April 19, 2024

saddle cats cdMention western swing and most will think of Bob Wills, Texas or Oklahoma, but what about California?  Few realize that western swing was regional music until the Golden State laid claim to it.  Bob Wills moved to California in 1943 to join the 2.5 million (a heap o’ folks back then) who’d already escaped the Dust Bowl.  It was Southern California radio, music and movies that repackaged and sold the cowboy, singing or otherwise, to the world.

Richard Chon (Dan Hicks and the Hot Licks, Sons of the San Joaquin) is the Saddle Cats‘ fearless leader, a hecka fine fiddle player, and a California music historian.  (He’s credited in Gerald Haslam’s Workin’ Man Blues: Country Music in California, Univ. of California Press, 1999).  He’s also got himself a fine bunch o’ musicians with pedal steel player Bobby Black (Commander Cody and his Lost Planet Airmen, Asleep at the Wheel), geetar picker Gordon Clegg and bassist Bing Nathan; together they’ve made Heardin’ Cats, a tribute to California’s western swing legacy.

Richard Chon?

The CD is divided between standards and not-so-standard western swing tracks: all California born and bred.  “Roly Poly” is a Fred Rose song that’s been covered by hundreds of bands yet it was a first for Wills and California in ‘46.  The perennially popular “What’s the Matter with the Mill” is a veiled song, as music like this had to be back in the day, about the closing of a house of ill repute.  “Who Walks in when I Walk Out” is about cheatin’.  “You’ve Got the Right Key Baby, but the Wrong Keyhole” is about greener pastures.  Yep, all these themes were in western swing well before honky-tonk found them.

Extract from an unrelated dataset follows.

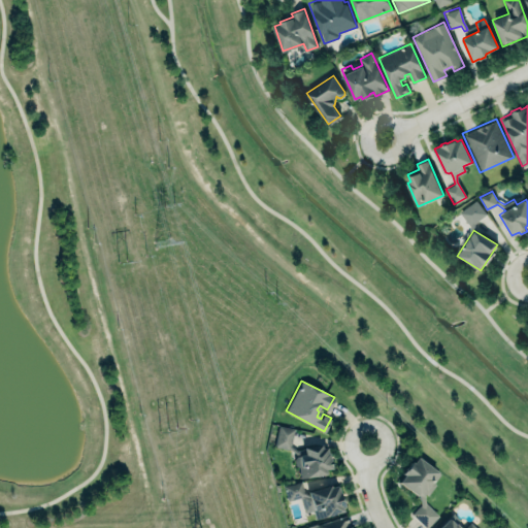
[(289,450),(293,428),(278,425),(273,446),(289,450)]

Instrumentals, which were popular back in the day, get their play too, and who’d have thought that a classic like “Oklahoma Stomp” was California born?

At its best this music flows and flows, and with four crack musicians plus Chon himself getting a fine country croon on, the Herdin’ Cats CD flows like the Big Muddy.  This is music for sittin’ a spell, sippin’ a little and watchin’ the sun go down; and the history lesson comes at no extra charge.